The U.S. Supreme Court has ordered that the once-a-decade national headcount end on Thursday.
The Trump administration had previously extended the deadline to complete the U.S. Census because of the spread of COVID-19, but reversed itself and tried shutting down the process on September 30. Civil rights groups opposed that move in court, claiming that ending the count before the end of October would lead to a major undercount, especially among Latinos, African Americans and other communities of color.
Census data will be used over the next decade to decide where to spend more than $1.5 trillion annually in federal funds, and to apportion seats equitably in Congress and the Electoral College. Past undercounts have led some local communities to lose out on millions in federal funding.
Critics of the Trump Administration worry the president may yet to exclude undocumented immigrants from the final census tally, despite a constitutional provision that all “persons” (not citizens) in the U.S. be counted.
Justice Sonia Sotomayor, the decision’s only dissenter, said that “meeting the deadline at the expense of the accuracy of the census is not a cost worth paying …”
In an interview with NBC Latino, Beth Lynk of the said, “We cannot afford a skewed or inaccurate portrait of our country because it threatens to erase the beautiful diversity within our country, particularly within the Latino community.”
The Census Bureau will continue to accept responses online at My2020Census.gov until 11:59 p.m Thursday night October 15, Hawaii time. Paper forms mailed to the Census Bureau must be postmarked no later than October 15.
Arizona ICE Facility With Record COVID-19 Cases
A privately operated immigration detention center in Arizona “has recorded the most COVID-19 cases among immigration detainees in the country,” according to a AZMirror.com report.
As of October 7, U.S. Immigration and Customs Enforcement (ICE) officials reported that the detention center, located in Eloy, about 60 miles southeast of Phoenix, had recorded 400 “cumulative cases” of the potentially lethal coronavirus, the Mirror reported. Authorities say it’s the largest concentration of COVID-19 cases among immigrants being held in detention centers anywhere in the nation.
“ICE failed to test detainees. They have deported even immigrants that have tested positive for the virus,” Lizzy Price of Accountable.US told the Mirror. “I think it’s hard to get more specific here because we don’t know what they’re not telling us and so that’s a really big problem.”
67% of Latino Voters Back Biden
A weekly national survey finds that Democratic presidential candidate Joe Biden has the support of 67 percent of Latino voters, while 24 percent say they will back the reelection of President Donald Trump.
The weekly poll is conducted by Latino Decisions for the NALEO Educational Fund.
Among the poll’s highlights:
- 75 percent of survey respondents say they are almost certain to vote this year.
- Nearly one-third of respondents said they do not trust that mail-in ballots will be correctly delivered back to county elections authorities
- About 1 in 4 respondents say they have had trouble meeting food, medicine and other basic household needs during. the pandemic
- Nearly 1 in 3 respondents said they know someone who has died of COVID-19. (A separate Axios/Ipsos poll released earlier this month found 18 percent or nearly 1 in 5 whites nationwide knew someone who died of the coronavirus.)

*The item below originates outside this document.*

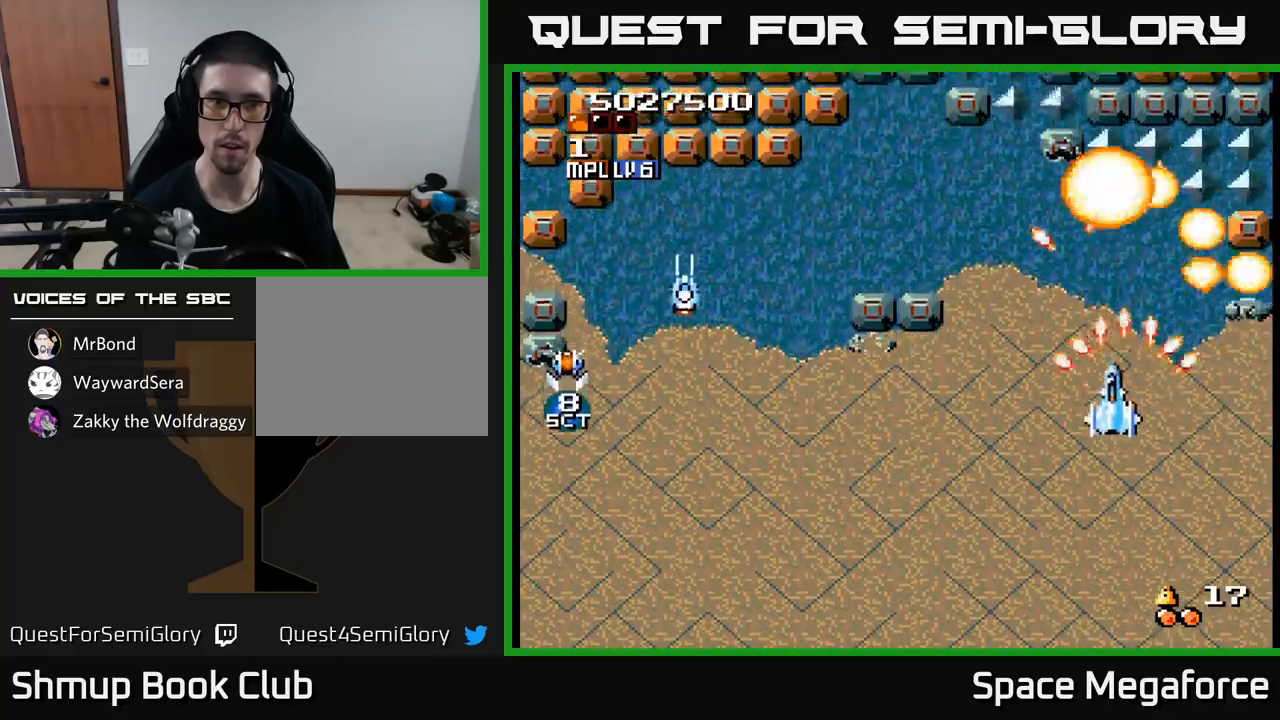
{"buttons": ["X", "DPAD_LEFT"], "events": [[133, "DPAD_DOWN", "up"]]}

- 79 percent of survey respondents believe President Trump caught COVID-19 because he failed to take proper precautions and acted irresponsibly.

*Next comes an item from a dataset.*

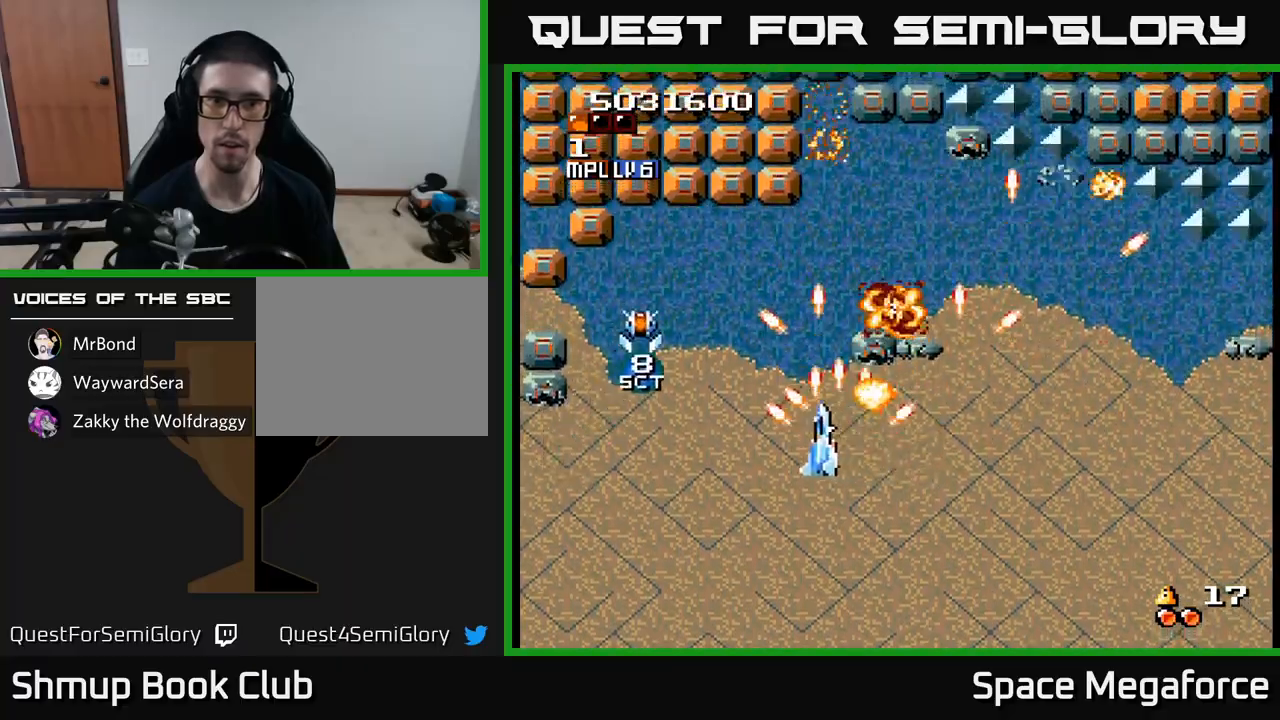
{"buttons": ["X", "DPAD_LEFT"], "events": [[33, "DPAD_UP", "down"], [50, "DPAD_LEFT", "up"], [83, "DPAD_RIGHT", "down"], [117, "DPAD_RIGHT", "up"], [183, "DPAD_LEFT", "down"], [333, "DPAD_LEFT", "up"], [417, "DPAD_LEFT", "down"], [450, "DPAD_UP", "up"]]}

“With November 3 just around the corner and early voting underway, Latino voters are solidifying their opinions on who they trust on the issues they find most important,” said Arturo Vargas, CEO of the NALEO Educational Fund.
Voto Latino Registers More Than 500K Voters
The national grassroots group, Voto Latino, says it has registered about 560,000 voters in the current election cycle, including nearly 260,000 in Texas alone.
“Our results reflect the Latinx community’s deep desire to participate in this election,” María Teresa Kumar, president and CEO of Voto Latino, said in a statement issued by the organization earlier this week.
Since its founding in 2004, the group has registered more than 1 million voters, the overwhelming majority of whom are Latinx, spokeswoman Amber Micala Arnold said.
Voto Latino has also raised $35 million, more than double its original goal for the 2020 election cycle. Thanks to its fundraising success, the group says it’s poised to “mobilize upwards of 3.7 million new and low propensity Latinx voters” in six battleground states, including Arizona, Florida, Nevada, North Carolina, Pennsylvania, and Texas.
Nationwide, there are about 32 million eligible Latino voters, making it the second largest voting bloc in the country.